Scan the data. Collect each line that contains the word "left".

■ INPUT FOR THIS TASK ■
__________________________________________________

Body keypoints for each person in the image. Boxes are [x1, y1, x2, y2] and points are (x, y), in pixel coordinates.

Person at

__________________________________________________

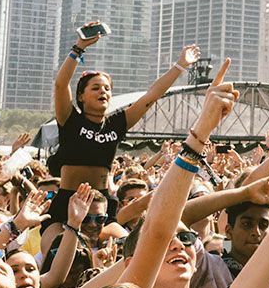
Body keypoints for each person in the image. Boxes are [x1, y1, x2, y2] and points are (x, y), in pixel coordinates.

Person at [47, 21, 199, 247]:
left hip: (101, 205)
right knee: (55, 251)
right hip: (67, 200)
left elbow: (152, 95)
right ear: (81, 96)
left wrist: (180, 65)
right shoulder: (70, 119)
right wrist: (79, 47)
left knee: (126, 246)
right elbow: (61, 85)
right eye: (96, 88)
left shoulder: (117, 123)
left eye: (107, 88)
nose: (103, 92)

__________________________________________________

■ RESULT FOR THIS TASK ■
left hip: (101, 205)
left elbow: (152, 95)
left wrist: (180, 65)
left knee: (126, 246)
left shoulder: (117, 123)
left eye: (107, 88)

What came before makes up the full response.